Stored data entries
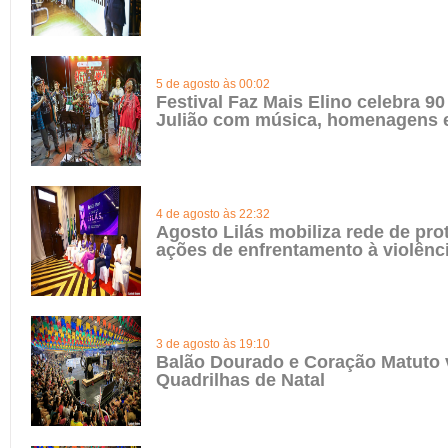
5 de agosto às 00:02
Festival Faz Mais Elino celebra 90
Julião com música, homenagens e
4 de agosto às 22:32
Agosto Lilás mobiliza rede de pro
ações de enfrentamento à violênc
3 de agosto às 19:10
Balão Dourado e Coração Matuto 
Quadrilhas de Natal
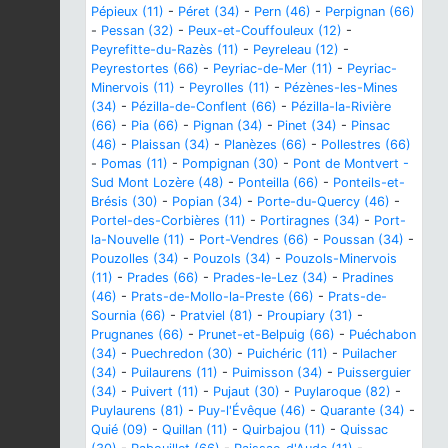
Pépieux (11)
-
Péret (34)
-
Pern (46)
-
Perpignan (66)
-
Pessan (32)
-
Peux-et-Couffouleux (12)
-
Peyrefitte-du-Razès (11)
-
Peyreleau (12)
-
Peyrestortes (66)
-
Peyriac-de-Mer (11)
-
Peyriac-
Minervois (11)
-
Peyrolles (11)
-
Pézènes-les-Mines
(34)
-
Pézilla-de-Conflent (66)
-
Pézilla-la-Rivière
(66)
-
Pia (66)
-
Pignan (34)
-
Pinet (34)
-
Pinsac
(46)
-
Plaissan (34)
-
Planèzes (66)
-
Pollestres (66)
-
Pomas (11)
-
Pompignan (30)
-
Pont de Montvert -
Sud Mont Lozère (48)
-
Ponteilla (66)
-
Ponteils-et-
Brésis (30)
-
Popian (34)
-
Porte-du-Quercy (46)
-
Portel-des-Corbières (11)
-
Portiragnes (34)
-
Port-
la-Nouvelle (11)
-
Port-Vendres (66)
-
Poussan (34)
-
Pouzolles (34)
-
Pouzols (34)
-
Pouzols-Minervois
(11)
-
Prades (66)
-
Prades-le-Lez (34)
-
Pradines
(46)
-
Prats-de-Mollo-la-Preste (66)
-
Prats-de-
Sournia (66)
-
Pratviel (81)
-
Proupiary (31)
-
Prugnanes (66)
-
Prunet-et-Belpuig (66)
-
Puéchabon
(34)
-
Puechredon (30)
-
Puichéric (11)
-
Puilacher
(34)
-
Puilaurens (11)
-
Puimisson (34)
-
Puisserguier
(34)
-
Puivert (11)
-
Pujaut (30)
-
Puylaroque (82)
-
Puylaurens (81)
-
Puy-l'Évêque (46)
-
Quarante (34)
-
Quié (09)
-
Quillan (11)
-
Quirbajou (11)
-
Quissac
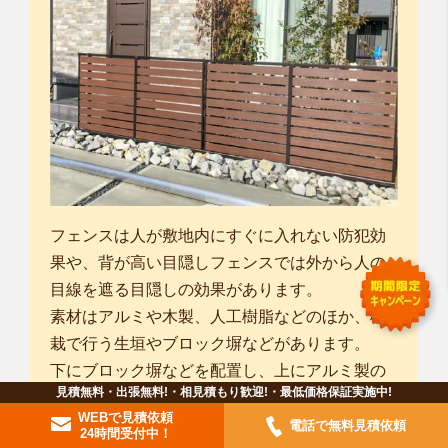
フェンスは人が敷地内にすぐに入れない防犯効
果や、背が高い目隠しフェンスでは外から人の
目線を遮る目隠しの効果があります。
素材はアルミや木製、人工樹脂などのほか、植
栽で行う生垣やブロック塀などがあります。
下にブロック塀などを配置し、上にアルミ製の
見積無料・出張無料!・相見積もり歓迎!・最低価格保証実施中!
柵などを組みあわせることも多いです。
WEBで見積依頼
ただし、目隠しフェンスの場合は、ブロック上
電話で無料見積依頼
24時間受付中！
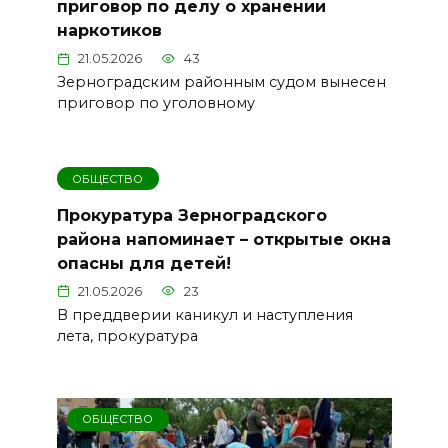
приговор по делу о хранении
наркотиков
21.05.2026
43
Зерноградским районным судом вынесен
приговор по уголовному
ОБЩЕСТВО
Прокуратура Зерноградского
района напоминает – открытые окна
опасны для детей!
21.05.2026
23
В преддверии каникул и наступления
лета, прокуратура
ОБЩЕСТВО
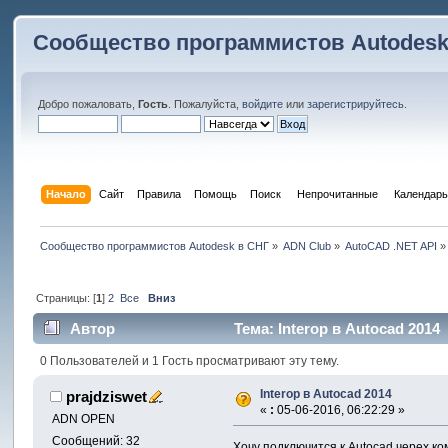
Сообщество программистов Autodesk
Добро пожаловать,
Гость
. Пожалуйста,
войдите
или
зарегистрируйтесь
.
Начало
Сайт
Правила
Помощь
Поиск
 Непрочитанные 
Календарь
Сообщество программистов Autodesk в СНГ
»
ADN Club
»
AutoCAD .NET API
»
Страницы: [
1
]
2
Все
Вниз
Автор
Тема: Interop в Autocad 2014
0 Пользователей и 1 Гость просматривают эту тему.
Interop в Autocad 2014
prajdziswet
«
:
05-06-2016, 06:22:29 »
ADN OPEN
Сообщений: 32
Хочу подключится к Autocad черех ко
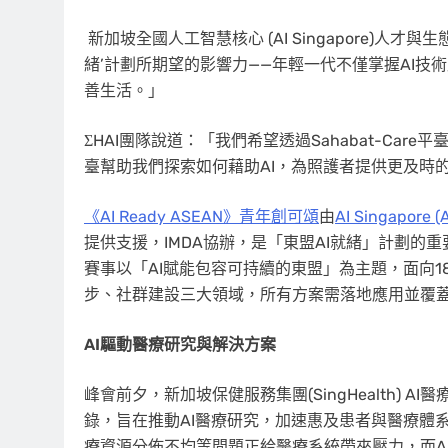
新加坡全國人工智慧核心 (AI Singapore)
人才與生態
緒’計劃所期望的影響力——年輕一代不僅掌握AI
善生活。」
ΣHAI團隊說道：「我們希望透過Sahabat-Ca
臺幫助我們探索如何藉助AI，為照護者提供更及時
《AI Ready ASEAN
》青年創可頌
由
AI Singapore (
提供支援，IMDA協辦，是「東盟AI就緒」計劃的
賽事以「AI賦能包容可持續的東盟」為主題，面向1
步、社群建設三大領域，所有方案需落地應用並覆蓋
AI
驅動醫療研究與解決方案
峰會前夕，新加坡保健服務集團(SingHealth) A
錄，旨在推動AI醫療研究，加速惠及患者與醫療體
療資源分佈不均等問題正給醫療系統帶來壓力，而A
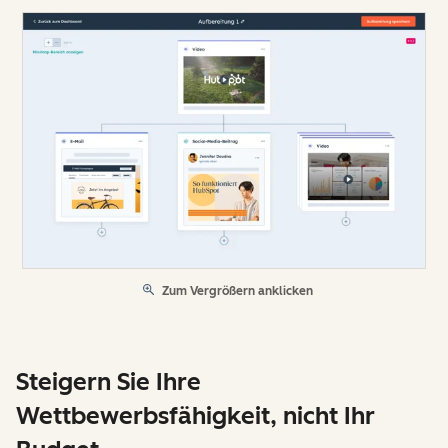
Zum Vergrößern anklicken
Steigern Sie Ihre
Wettbewerbsfähigkeit, nicht Ihr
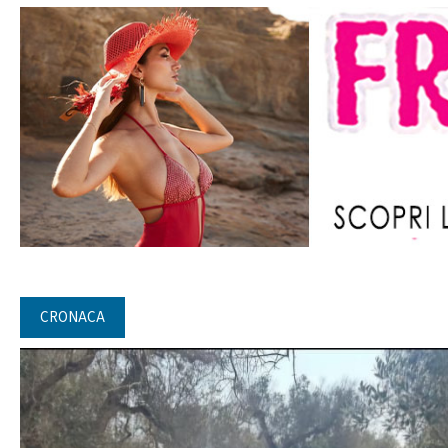
CRONACA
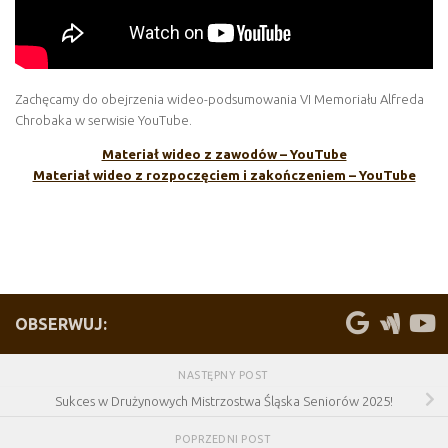
Zachęcamy do obejrzenia wideo-podsumowania VI Memoriału Alfreda
Chrobaka w serwisie YouTube.
Materiał wideo z zawodów – YouTube
Materiał wideo z rozpoczęciem i zakończeniem – YouTube
OBSERWUJ:
NASTĘPNY POST
Sukces w Drużynowych Mistrzostwa Śląska Seniorów 2025!
POPRZEDNI POST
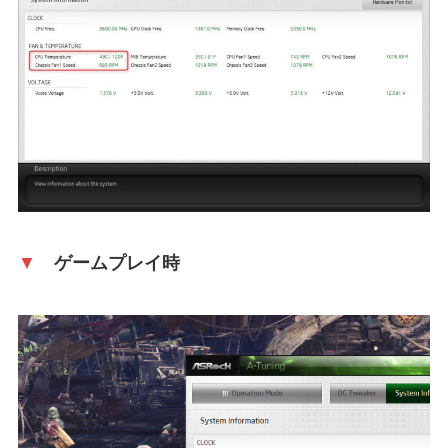
▼
ゲームプレイ時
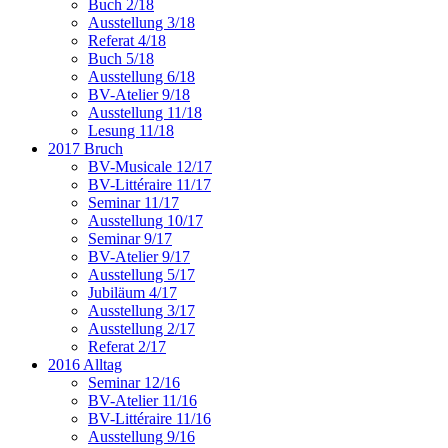
Buch 2/18
Ausstellung 3/18
Referat 4/18
Buch 5/18
Ausstellung 6/18
BV-Atelier 9/18
Ausstellung 11/18
Lesung 11/18
2017 Bruch
BV-Musicale 12/17
BV-Littéraire 11/17
Seminar 11/17
Ausstellung 10/17
Seminar 9/17
BV-Atelier 9/17
Ausstellung 5/17
Jubiläum 4/17
Ausstellung 3/17
Ausstellung 2/17
Referat 2/17
2016 Alltag
Seminar 12/16
BV-Atelier 11/16
BV-Littéraire 11/16
Ausstellung 9/16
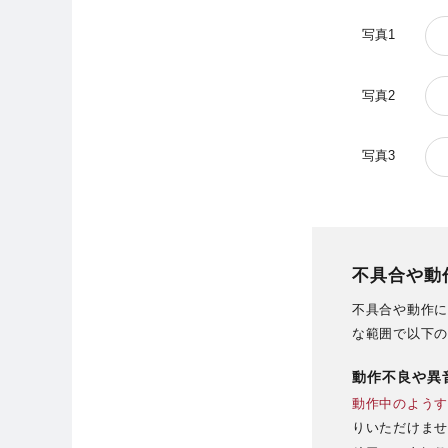
写真1
写真2
写真3
不具合や動
不具合や動作に
な範囲で以下の
動作不良や異
動作中のようす
りいただけませ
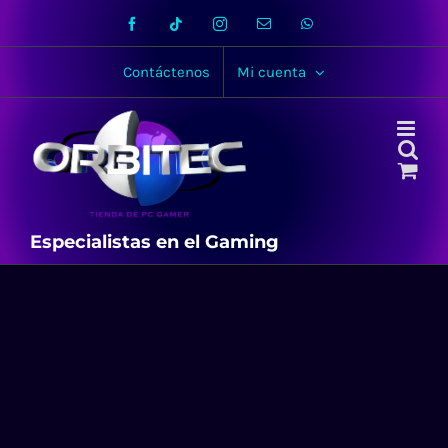
Skip
Facebook
Tiktok
Instagram
Email
WhatsApp
to
content
Contáctenos
Mi cuenta
Especialistas en el Gaming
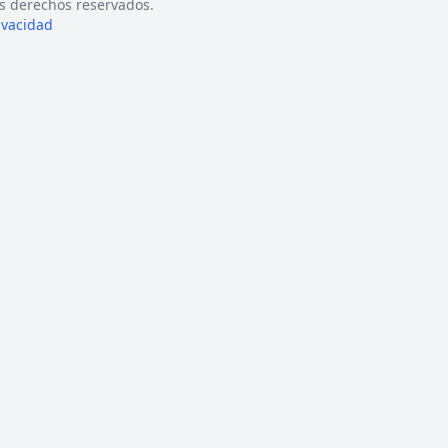
s derechos reservados.
rivacidad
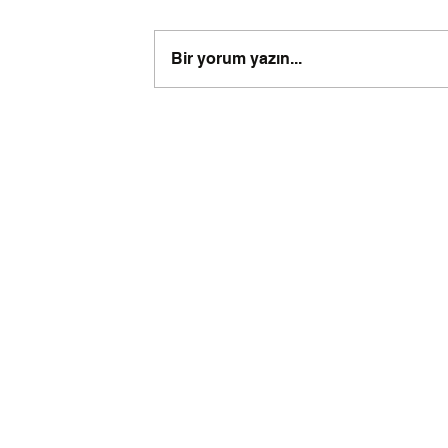
Bir yorum yazın...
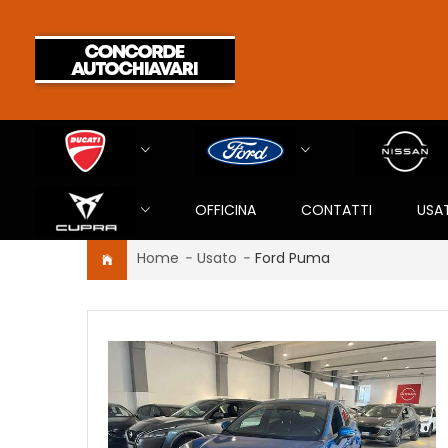
OFFICINA
CONTATTI
USA
Home
-
Usato
-
Ford Puma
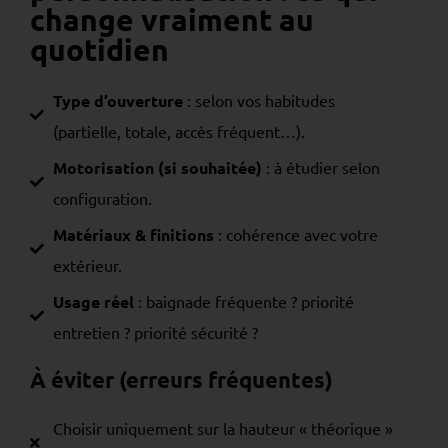
change vraiment au
quotidien
Type d’ouverture
: selon vos habitudes
(partielle, totale, accès fréquent…).
Motorisation (si souhaitée)
: à étudier selon
configuration.
Matériaux & finitions
: cohérence avec votre
extérieur.
Usage réel
: baignade fréquente ? priorité
entretien ? priorité sécurité ?
À éviter (erreurs fréquentes)
Choisir uniquement sur la hauteur « théorique »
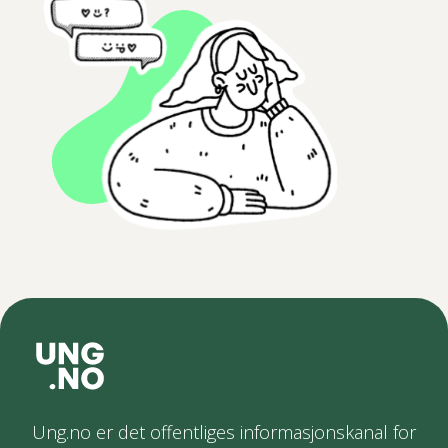
Ung.no er det offentliges informasjonskanal for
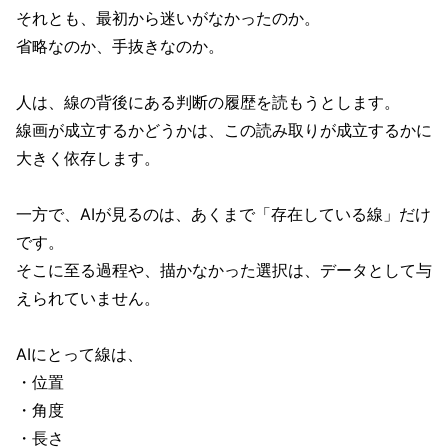
それとも、最初から迷いがなかったのか。
省略なのか、手抜きなのか。
人は、線の背後にある判断の履歴を読もうとします。
線画が成立するかどうかは、この読み取りが成立するかに
大きく依存します。
一方で、AIが見るのは、あくまで「存在している線」だけ
です。
そこに至る過程や、描かなかった選択は、データとして与
えられていません。
AIにとって線は、
・位置
・角度
・長さ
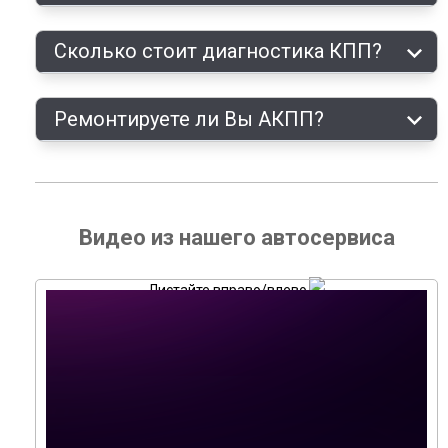
Сколько стоит диагностика КПП?
Ремонтируете ли Вы АКПП?
Видео из нашего автосервиса
Листайте вправо/влево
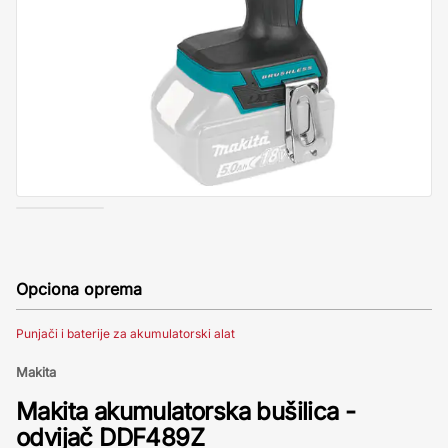
Opciona oprema
Punjači i baterije za akumulatorski alat
Makita
Makita akumulatorska bušilica -
odvijač DDF489Z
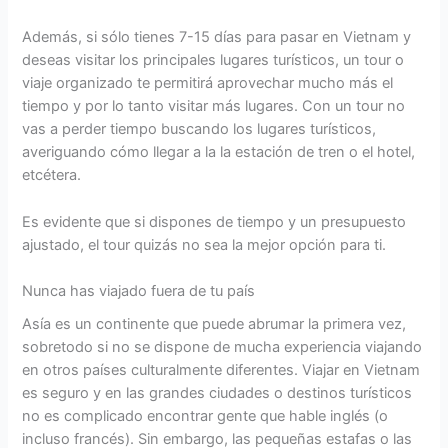
Además, si sólo tienes 7-15 días para pasar en Vietnam y
deseas visitar los principales lugares turísticos, un tour o
viaje organizado te permitirá aprovechar mucho más el
tiempo y por lo tanto visitar más lugares. Con un tour no
vas a perder tiempo buscando los lugares turísticos,
averiguando cómo llegar a la la estación de tren o el hotel,
etcétera.
Es evidente que si dispones de tiempo y un presupuesto
ajustado, el tour quizás no sea la mejor opción para ti.
Nunca has viajado fuera de tu país
Asía es un continente que puede abrumar la primera vez,
sobretodo si no se dispone de mucha experiencia viajando
en otros países culturalmente diferentes. Viajar en Vietnam
es seguro y en las grandes ciudades o destinos turísticos
no es complicado encontrar gente que hable inglés (o
incluso francés). Sin embargo, las pequeñas estafas o las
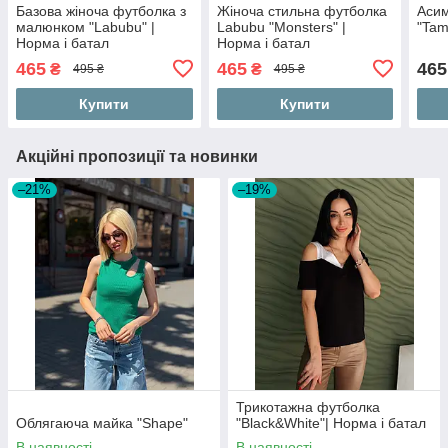
Базова жіноча футболка з
Жіноча стильна футболка
Асим
малюнком "Labubu" |
Labubu "Monsters" |
"Tam
Норма і батал
Норма і батал
465
465
465
₴
₴
495 ₴
495 ₴
Купити
Купити
Акційні пропозиції та новинки
–21%
–19%
Трикотажна футболка
Облягаюча майка "Shape"
"Black&White"| Норма і батал
В наявності
В наявності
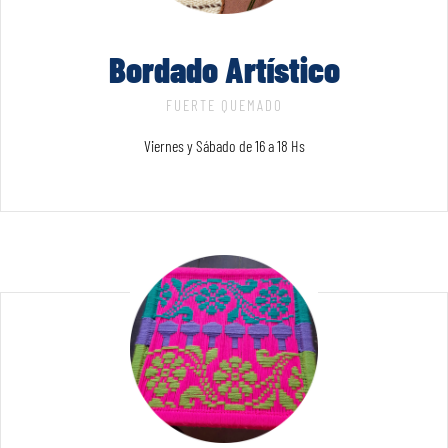
Bordado Artístico
FUERTE QUEMADO
Viernes y Sábado de 16 a 18 Hs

## What needs to be done
Copy only these lines from the records above, exactly: the one with "Листайте вправо/влево", the one with "Nunca has viajado fuera de tu país", and those between. Skip the pictures.

## Answer section
Листайте вправо/влево
Opciona oprema
Punjači i baterije za akumulatorski alat
Makita
Makita akumulatorska bušilica -
odvijač DDF489Z
Además, si sólo tienes 7-15 días para pasar en Vietnam y
deseas visitar los principales lugares turísticos, un tour o
viaje organizado te permitirá aprovechar mucho más el
tiempo y por lo tanto visitar más lugares. Con un tour no
vas a perder tiempo buscando los lugares turísticos,
averiguando cómo llegar a la la estación de tren o el hotel,
etcétera.
Es evidente que si dispones de tiempo y un presupuesto
ajustado, el tour quizás no sea la mejor opción para ti.
Nunca has viajado fuera de tu país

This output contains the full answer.